A chorus of voices now swelled into the room in a slowly turning fugue: “Es ist der alte bund. Mensch, du mußt sterben!”
“Like what?” Nathaniel asked curtly, this time though with genuine curiosity.
“Hope, for example,” he turned his head to the wall of books, “we hold on to until the very last second.”
“Hope?”
“Right. Hope that we’ll just keep on living. That there’ll be a cure and we won’t have to die after all.”
Nathaniel racked his brain for a less pessimistic response. “Well, you know that there’re a lot of new chemotherapies out there that—”

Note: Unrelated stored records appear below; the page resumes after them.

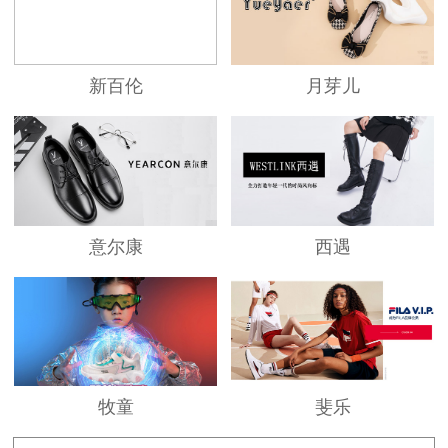
制，以确保每一双鞋子都能够给消费者带来卓越
的穿着体验。
新百伦
月芽儿
意尔康
西遇
牧童
斐乐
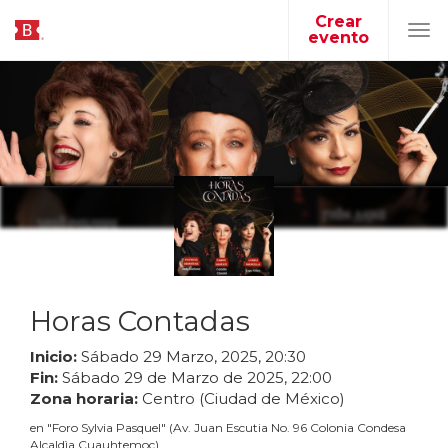
Crear
evento
Tog
navi
Horas Contadas
Inicio:
Sábado
29
Marzo
,
2025
,
20
:
30
Fin:
Sábado
29
de
Marzo
de
2025
,
22
:
00
Zona horaria:
Centro (Ciudad de México)
en
"
Foro Sylvia Pasquel
"
(
Av. Juan Escutia No. 96 Colonia Condesa
Alcaldìa Cuauhtemoc
)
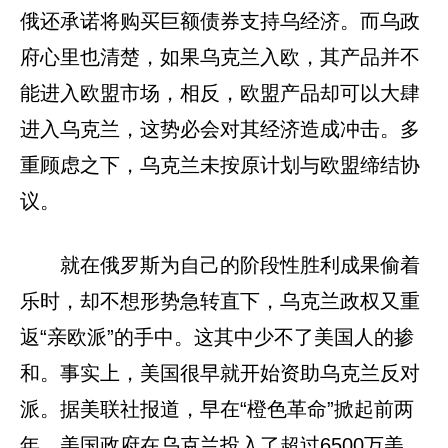
俄还承诺将购买巨额债券支持乌经济。而乌政
府心里也清楚，如果乌克兰入欧，其产品并不
能进入欧盟市场，相反，欧盟产品却可以大肆
进入乌克兰，这势必会对其经济造成冲击。多
重顾虑之下，乌克兰未按原计划与欧盟缔结协
议。
就在俄罗斯为自己的阶段性胜利成果偷着
乐时，却不想形势急转直下，乌克兰政权又重
返“亲欧派”的手中。这其中少不了美国人的掺
和。事实上，美国很早就开始资助乌克兰反对
派。据美联社报道，早在“橙色革命”掀起前两
年，美国政府在乌克兰投入了超过6500万美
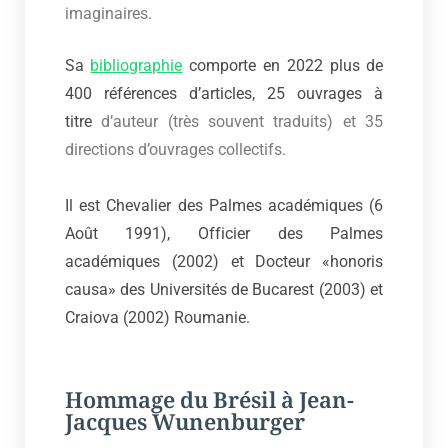
imaginaires.
Sa
bibliographie
comporte en 2022 plus de
400 références d’articles, 25 ouvrages à
titre
d’auteur (très souvent traduits) et 35
directions d’ouvrages collectifs.
Il est Chevalier des Palmes académiques (6
Août 1991), Officier des Palmes
académiques (2002) et Docteur «honoris
causa» des Universités de Bucarest (2003) et
Craiova (2002) Roumanie.
Hommage du Brésil à Jean-
Jacques Wunenburger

“Not a cure for cancer, Nathaniel. I mean for death.”
“Oh. Well then I suppose you’d be right. That would be odd thing to believe—a cure for death—you know, especially if someone actually were dying.” Nathaniel even chuckled briefly at Theodore’s seemingly redundant statement, momentarily forgetting the old man’s predicament.
Nathaniel noticed his gaffe too late and began to stutter an apology, but Theodore didn’t seem to notice or care. “Right. I used to think that I’d live forever too, you know. I was so sure, in fact, that I lived my whole life without even considering the possibility that it’d end one day.”
Nathaniel turned to look at Theodore now; the latter’s eyes were closed, and he continued to speak as if to an old friend.
“I just kept plugging along, day after day, as if the whole thing would just keep on going.” Theodore glanced down at his stomach as if he were seeing through his flannel and skin straight into his bowels. “Even now, I’ve got that silly old hope so deep in my bones that it’s nearly impossible for me to imagine the alternative. Or I should say, the truth of the matter.”
“But don’t we need that hope? I mean, how else would anyone get anything done?”
“I said it was odd, is all. I never said it was unnecessary.”
“Oh.” Nathaniel’s cheeks flushed.
The high tenor returned over a swirling mix of cello and organ as if to offer its answer: “Getrost ist mir mein Herz und Sinn, Sanft und stille. Wie Gott mir verheißen hat: schlaf worden.”
Theodore smiled. Nathaniel however, still thoroughly confused with Theodore’s last declaration and preoccupied with their failure to “bond,” had ceased to hear the music in the woodsmoke scented air.
The sound of keys twisting in the door caused them both to turn around. It swung open and there was Tessa with a mouth full of cotton balls. She smiled at the sight of them together, but then winced at the pain in her cheeks. “Jeshush fushking cshrist sthat hursht. I wahsh snot psreparsed for sthat.”